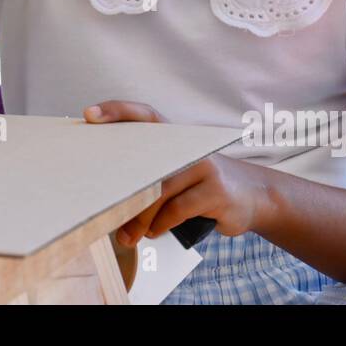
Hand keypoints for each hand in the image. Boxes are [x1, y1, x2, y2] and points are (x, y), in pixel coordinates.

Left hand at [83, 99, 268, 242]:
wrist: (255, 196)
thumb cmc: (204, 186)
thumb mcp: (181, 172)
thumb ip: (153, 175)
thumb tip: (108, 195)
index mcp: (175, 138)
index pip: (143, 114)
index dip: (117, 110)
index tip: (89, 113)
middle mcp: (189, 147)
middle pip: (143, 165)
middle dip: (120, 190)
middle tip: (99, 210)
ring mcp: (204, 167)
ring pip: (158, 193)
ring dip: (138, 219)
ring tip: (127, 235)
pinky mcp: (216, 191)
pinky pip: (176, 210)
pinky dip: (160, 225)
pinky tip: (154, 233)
==
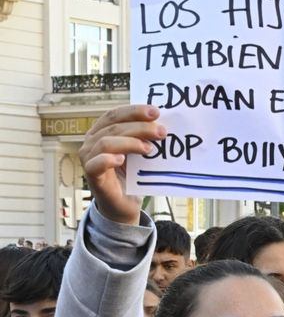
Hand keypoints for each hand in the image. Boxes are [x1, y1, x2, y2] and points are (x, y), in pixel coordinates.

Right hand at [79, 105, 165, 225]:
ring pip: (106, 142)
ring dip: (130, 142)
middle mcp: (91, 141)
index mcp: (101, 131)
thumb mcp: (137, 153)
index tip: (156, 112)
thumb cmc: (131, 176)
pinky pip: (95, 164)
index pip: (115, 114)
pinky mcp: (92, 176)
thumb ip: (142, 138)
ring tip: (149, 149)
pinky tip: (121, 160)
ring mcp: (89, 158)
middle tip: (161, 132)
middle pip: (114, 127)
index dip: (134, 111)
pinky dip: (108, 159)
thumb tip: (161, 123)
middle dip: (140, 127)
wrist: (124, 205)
---
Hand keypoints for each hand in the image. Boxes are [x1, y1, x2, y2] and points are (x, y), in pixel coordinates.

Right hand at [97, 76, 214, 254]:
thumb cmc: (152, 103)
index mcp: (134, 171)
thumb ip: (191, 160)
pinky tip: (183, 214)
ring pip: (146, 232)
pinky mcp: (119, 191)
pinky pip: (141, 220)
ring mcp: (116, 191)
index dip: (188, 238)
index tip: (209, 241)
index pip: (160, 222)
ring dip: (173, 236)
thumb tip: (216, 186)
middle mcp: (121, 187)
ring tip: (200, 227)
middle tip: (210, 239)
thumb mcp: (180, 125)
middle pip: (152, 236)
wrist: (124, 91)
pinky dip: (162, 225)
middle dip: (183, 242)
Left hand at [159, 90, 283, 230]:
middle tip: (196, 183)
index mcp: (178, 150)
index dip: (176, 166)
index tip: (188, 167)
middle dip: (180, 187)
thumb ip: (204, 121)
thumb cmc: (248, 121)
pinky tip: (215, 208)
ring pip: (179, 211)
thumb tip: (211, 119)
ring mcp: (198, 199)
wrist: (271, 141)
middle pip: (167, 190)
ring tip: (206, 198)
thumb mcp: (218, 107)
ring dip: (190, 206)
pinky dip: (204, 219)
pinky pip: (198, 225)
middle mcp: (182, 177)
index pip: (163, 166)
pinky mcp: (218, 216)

Prompt: Using the entries above, give back exactly the line containing "ring tip: (206, 198)", the line containing "pinky mcp: (218, 216)", and every line between them, and nothing else.

Expected answer:
ring tip: (206, 198)
thumb mcp: (218, 107)
ring dip: (190, 206)
pinky dip: (204, 219)
pinky pip: (198, 225)
middle mcp: (182, 177)
index pip: (163, 166)
pinky mcp: (218, 216)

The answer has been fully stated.